The fervent hope, for many Republicans in Washington, is that Boehner’s sacrifice will cool the anger of conservative and, increasingly, mainstream Republican voters. It is certainly possible that Boehner’s departure will bring down the thermostat temporarily, but the expected promotion of Boehner’s entire leadership team into new, more powerful positions indicates that Washington Republicans still don’t understand their growing discontent with their voters.

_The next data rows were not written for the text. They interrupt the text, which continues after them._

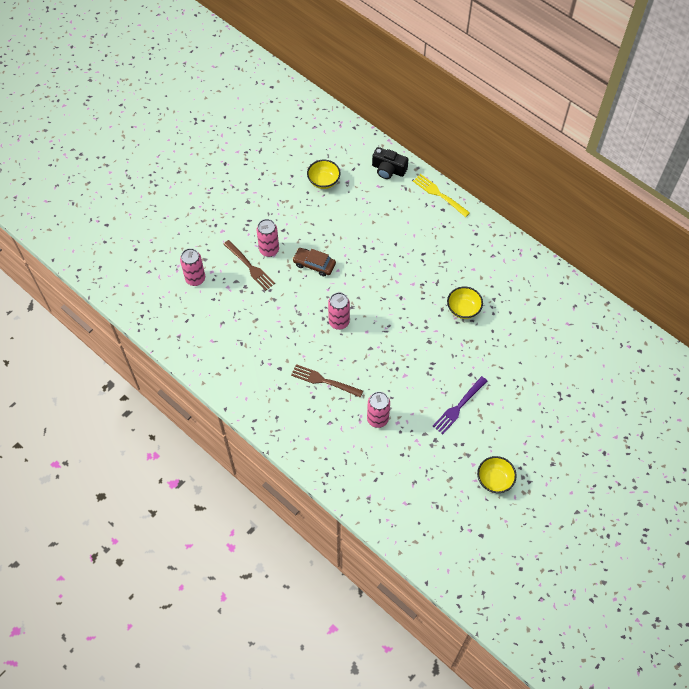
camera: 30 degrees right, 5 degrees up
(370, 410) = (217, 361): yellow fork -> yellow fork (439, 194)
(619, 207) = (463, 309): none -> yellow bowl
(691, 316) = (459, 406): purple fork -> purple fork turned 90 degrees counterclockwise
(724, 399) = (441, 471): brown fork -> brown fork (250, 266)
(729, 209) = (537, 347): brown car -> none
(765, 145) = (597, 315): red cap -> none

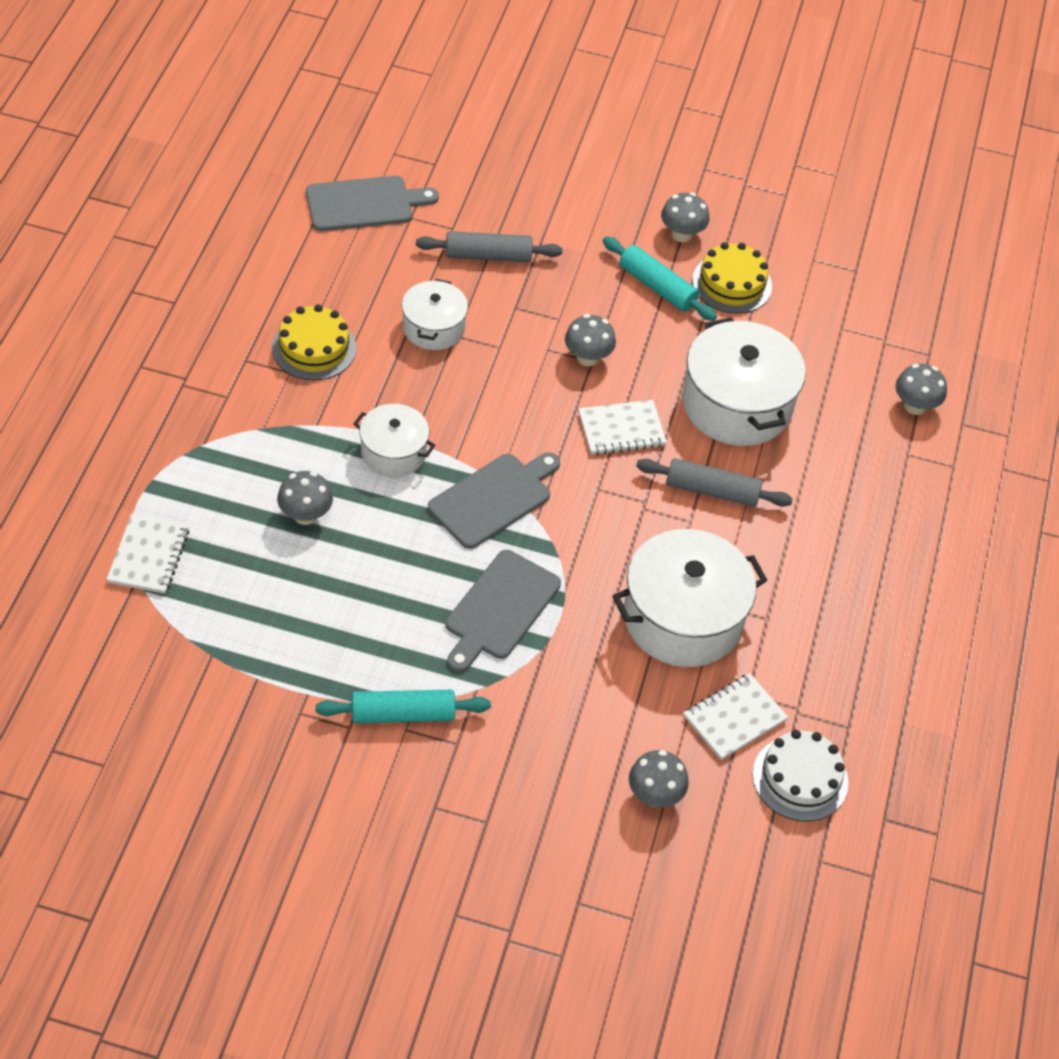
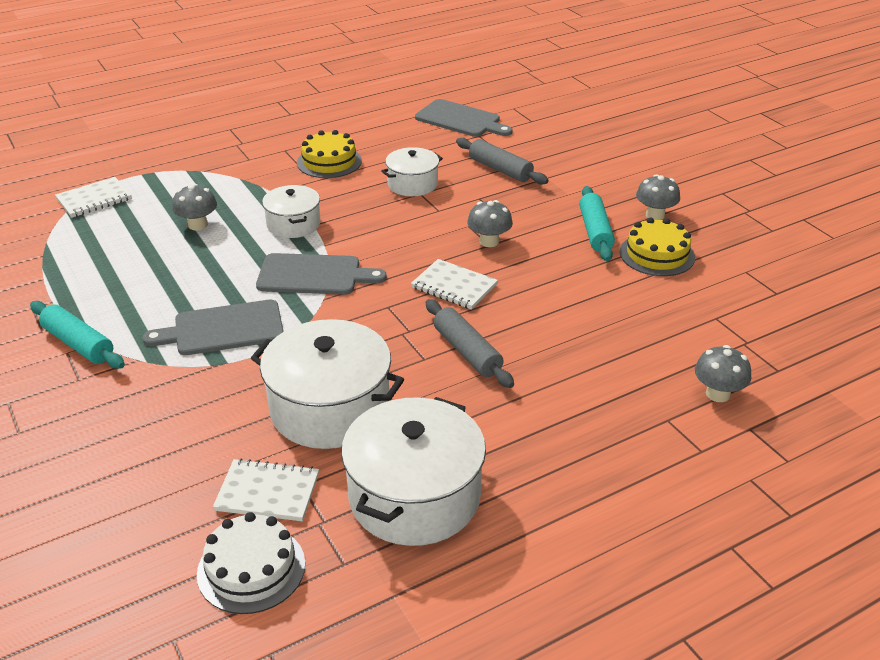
camera: 50 degrees right, 15 degrees down
(654, 795) = (137, 497): grey mushroom -> none
(737, 404) = (561, 316): white pot -> white pot (414, 496)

In a few weeks time, Boehner will be a memory, but the Senate Republicans will still be shepherded by Mitch McConnell and the House GOP will be led by Reps. Kevin McCarthy, Steve Scalise, and Cathy McMorris Rogers. Each of these, arguably, is less conservative personally than John Boehner. Each is perhaps even more wedded to the special interests and donor classes in Washington.
New House Leadership could very easily be a distinction without a difference.
While Boehner’s departure will put off immediate worries about a government shutdown this week, it sets up an inevitable clash over spending in just a few months. Before the end of the year, Congress will again have to authorize a new round of government spending and lift the debt ceiling.
Republican voters will not embrace another capitulation to Obama simply because the leaders pushing it aren’t named Boehner. It wasn’t Boehner, per se, that was the problem for Republican voters. It is the utter lack of any strategic thinking by Republicans in Washington.
Republican voters aren’t the “crazies” haunting the dreams of Peter King. They are Americans still struggling economically who have enormous anxiety and fear about the future. To them, the stakes in these debates actually matter. The also fully understand that Obama can veto anything substantive that Congress passes. They merely want their representatives to keep their word and make Obama actually issue those vetoes.
Forcing actions like that frame campaigns. By framing the campaign you can win elections. You win elections to do the things you promised, not survive another news cycle or get past another election.
The warped thinking of Washington Republicans is best evidenced by their existential fear of a government shutdown. They still believe that Sen. Ted Cruz’s ultimately quixotic attempt to stop Obamacare in 2013, causing the government to “shut down” for 16 days, did irreparable damage to the Republican party.
Just one year later, Republicans won landslide elections up and down the ballot across the country.
Boehner had to go, simply because he couldn’t make sense of those two facts. How the Republicans in Congress now respond will tell voters how many of them need to go as well.